INSTRUCTION:
Copy every line that holds the string "Handles" from the data below.

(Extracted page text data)
━━━
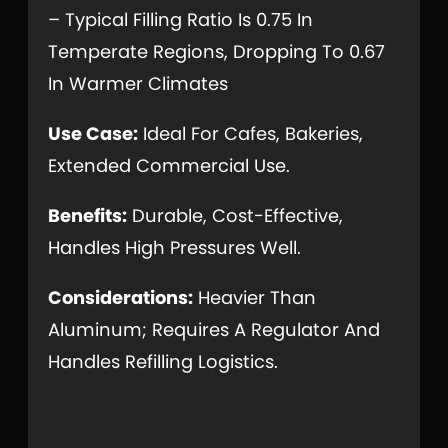
– Typical Filling Ratio Is 0.75 In
Temperate Regions, Dropping To 0.67
In Warmer Climates
Use Case:
Ideal For Cafes, Bakeries,
Extended Commercial Use.
Benefits:
Durable, Cost-Effective,
Handles High Pressures Well.
Considerations:
Heavier Than
Aluminum; Requires A Regulator And
Handles Refilling Logistics.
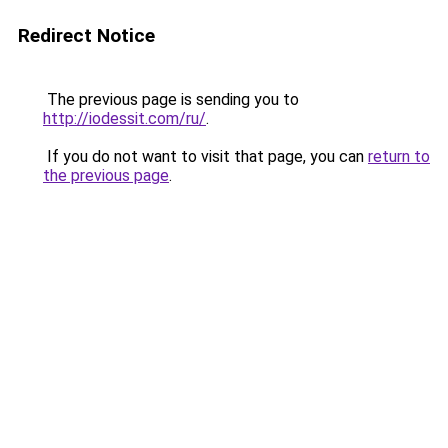
Redirect Notice
The previous page is sending you to
http://iodessit.com/ru/
.
If you do not want to visit that page, you can
return to
the previous page
.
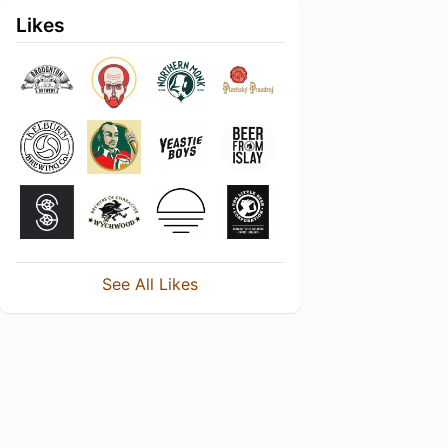
Likes
See All Likes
━━━
SOLUTION FOR THIS PROBLEM:
Handles High Pressures Well.
Handles Refilling Logistics.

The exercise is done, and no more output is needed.